Après s’être échangés des politesses, ils se quittèrent. Eugène ne voulait pas quitter tout de suite le stand. Il aperçut Valérie derrière la caisse et se dirigea vers elle.

– Salut jeune fille ! Je te ramène ton incroyable stylo qui m’a beaucoup servi. Tu avais raison il est tout à fait formidable !

– Je ne raconte jamais d’histoire ! Dit-elle avec un sourire plein de fraîcheur sur les lèvres.

– Voudrais-tu m’en faire cadeau ? Lâcha brutalement Eugène.

– Pas possible ! Il est trop précieux. Je veux le garder.

– Ce n’est pas sympa ! Fit Eugène avec une mine déconfite. Tu pourrais faire un effort, franchement ! As-tu déjà rencontré un énergumène comme moi ?

– Pas vraiment ! Au fait ! Qu’est-ce que tu fais comme métier ?

– Je ne suis pas obligé de te répondre !

– Allez ! Arrête ! Tu pourrais me le dire quand même !

– D’accord, je veux bien dire que je suis éducateur sportif en athlétisme.

– Et quoi encore ?

– Stop ! Tu ne sauras que ça. Tu es bien curieuse !

– C’était histoire de causer.

– À te regarder, j’ai remarqué que tu ne parlais pas beaucoup, avec les yeux peut-être ? Tu gardes souvent le silence.

– Tu as raison, même mon copain me l’a déjà fait remarquer.

À ce moment-là, la grande fille aux cheveux châtains qu’il avait aperçue, vint à côté de Valérie, derrière la caisse. Elle avait entendu la conversation et sans rien demander, dit alors :

– Peut-être qu’elle ne parle pas, parce qu’elle ne veut pas contrarier les gens qui disent n’importe quoi.

– Comment ! S’insurgea Eugène, mais ce n’est pas gentil pour moi ce que vous venez de dire !

La grande jeune femme se mit à rire. Eugène admira son visage. Il sentait une drôle d’impression à la regarder. Il poursuivit :

– Ce n’est pas du jeu, si vous, vous mettez à deux contre moi, le combat devient inégal.

– Valérie ! Continua Eugène, si tu veux, je te l’achète ton fameux stylo. Combien vaut-il ?

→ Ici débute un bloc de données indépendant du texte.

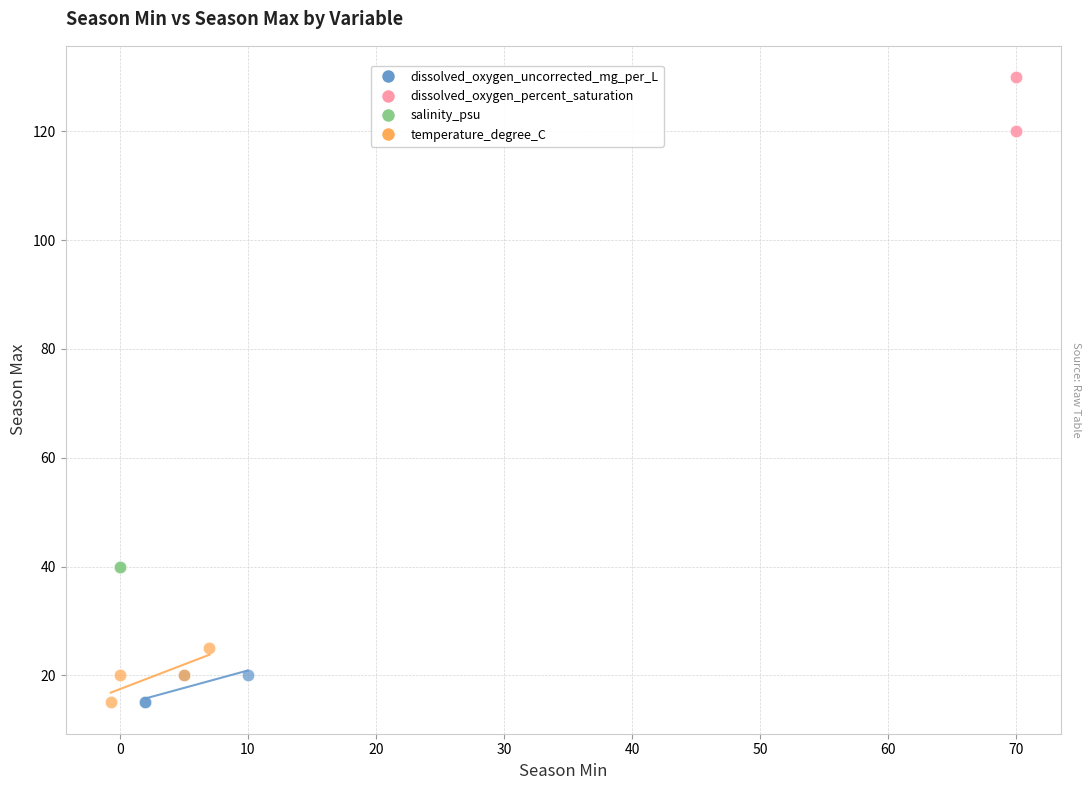

Which series reaches the maximum Y coordinate?

dissolved_oxygen_percent_saturation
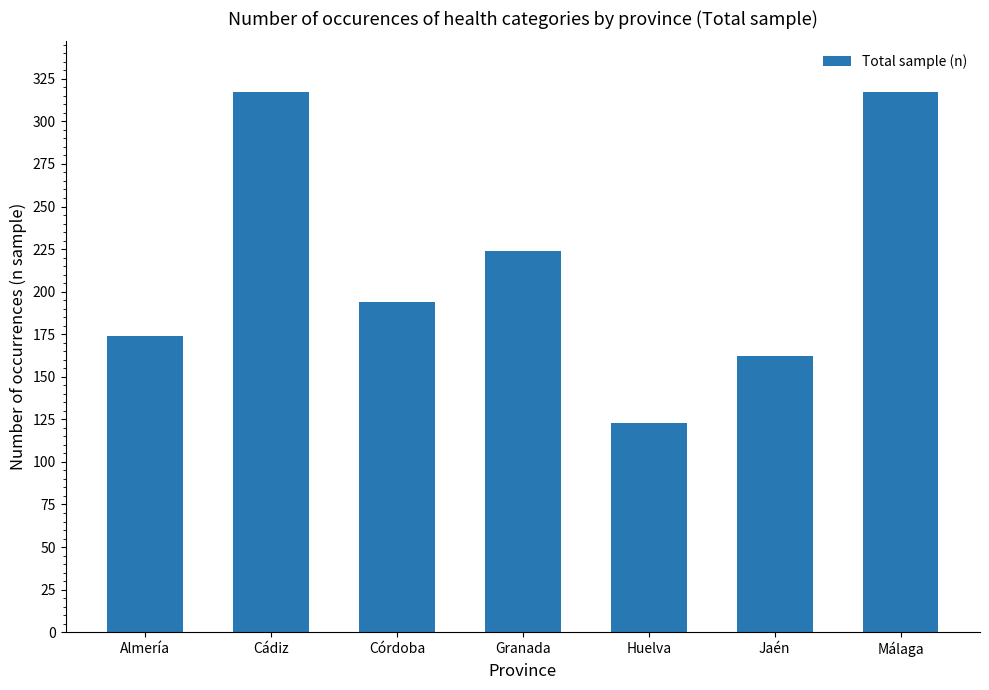

Does the chart contain stacked bars?

No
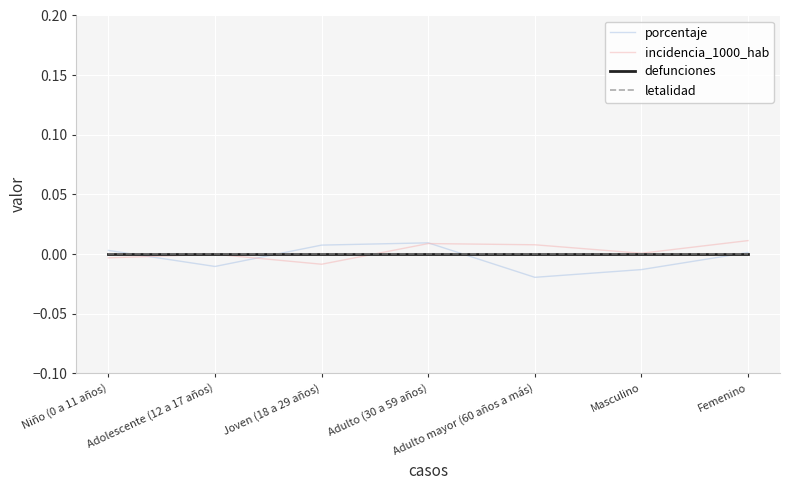

At how many categories does at least one series exceed 0?

6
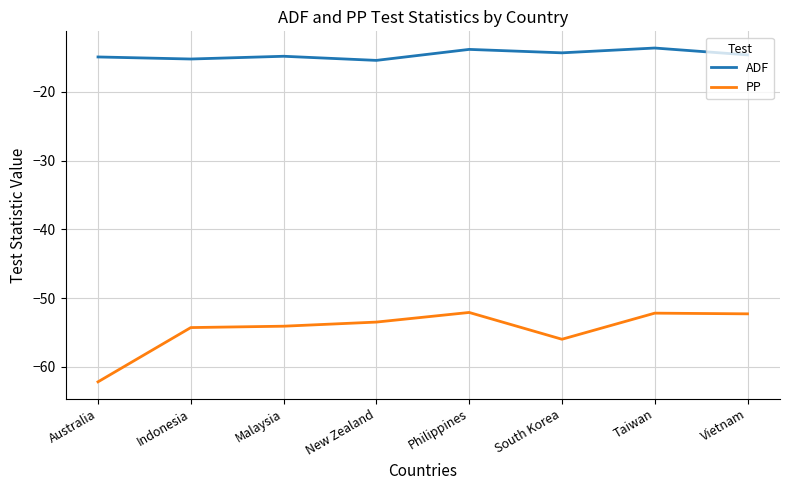

Rank the series by their average value, from highest to lowest.

ADF, PP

– 40 Francs ! Répondit Valérie.

– Non ! Plutôt 80 F, surenchérit la femme aux cheveux Châtains.

– Et puis quoi encore ! S’indigna Eugène, il faudrait tenir compte du taux d’usure.

– Dans cette mesure, nous rapporterons le prix, à 60 F, annonça la belle inconnue.

Elle avait un petit air espiègle et ne cessait de montrer sa merveilleuse dentition. Eugène se fascinait de plus en plus pour elle. C’est l’instant que choisit une troisième jeune femme pour marquer sa présence. Elle faisait partie de la charmante petite équipe. Elle demanda sans nuances :

– Au fait comment vous appelez-vous ?

– Eugène Beljio, s’écria Valérie.

– Non ! Bejio, repris Eugène, il n’y a pas de L.

La grande fille aux cheveux châtains s’esclaffa et ajouta :

– Il n’a qu’à nous faire un procès.

Eugène, le visage enjoué, demanda à la nouvelle intruse quel était le prénom de cette femme si pleine d’esprit.

– Elle s’appelle Maud.

– Mademoiselle Maud, dit-il, tu me cherches ? Tu ne m’as jamais vu en colère ?

– Mon dieu, ça doit être impressionnant !

Elle affirmait la chose avec une légère pointe d’ironie. Étrangement, la conversation se poursuivit entre Eugène et Maud. Ils ne cessaient de s’échanger des propos bardés de piques et de plaisants sous-entendus.

– Puisque tu es poètes, tu pourrais écrire un poème sur le stand par exemple, déclara Maud.

– D’accord, mais j’écris sur le sujet que je veux, c’est compris ?

– Quelle autorité ! Répliqua Maud en lui tendant une feuille de papier.

Eugène se mit à écrire quatre vers et s’arrêta net.

– Et puis non ! Si tu veux, je t’en enverrais un par la poste, à condition de me donner tes coordonnées en Guyane. Maud sans rechigner s’exécuta. Elle déchira une feuille dans un livre de comptes qui se plaçait sur la caisse. Elle inscrit son nom et prénom et son adresse et le remit à Eugène.